= Information provided =
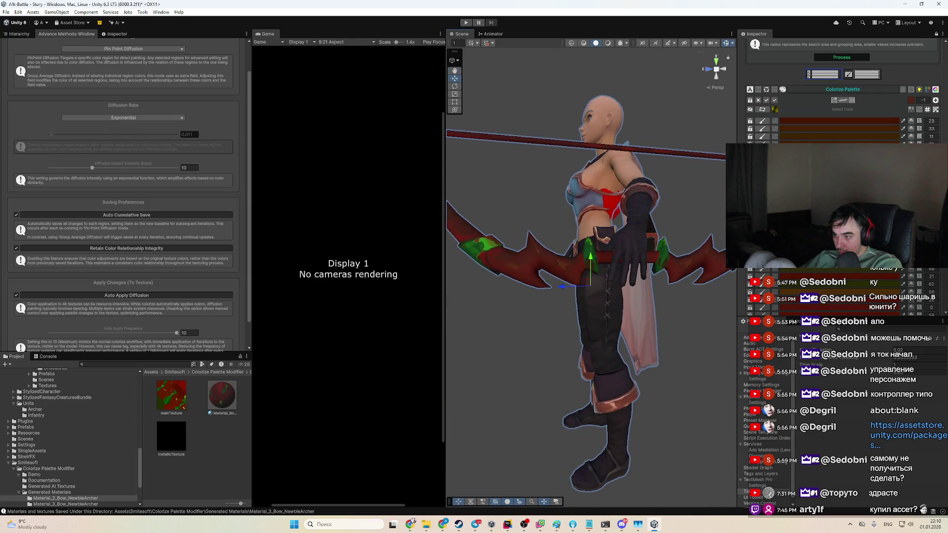
{"action": "scroll", "coordinate": [873, 278], "scroll_direction": "down", "scroll_amount": 3}
Step: Isolate the bow in view and darken another palette region's colour
{"action": "mouse_move", "coordinate": [494, 256]}
{"action": "left_mouse_down"}
{"action": "mouse_move", "coordinate": [526, 266]}
{"action": "mouse_move", "coordinate": [572, 350]}
{"action": "mouse_move", "coordinate": [617, 277]}
{"action": "left_mouse_up"}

= Exercise =
A verbatim copy of the lines from the one with "Step: Isolate the" to the end of the listing is the whole answer.

= Answer to this exercise =
Step: Isolate the bow in view and darken another palette region's colour
{"action": "mouse_move", "coordinate": [494, 256]}
{"action": "left_mouse_down"}
{"action": "mouse_move", "coordinate": [526, 266]}
{"action": "mouse_move", "coordinate": [572, 350]}
{"action": "mouse_move", "coordinate": [617, 277]}
{"action": "left_mouse_up"}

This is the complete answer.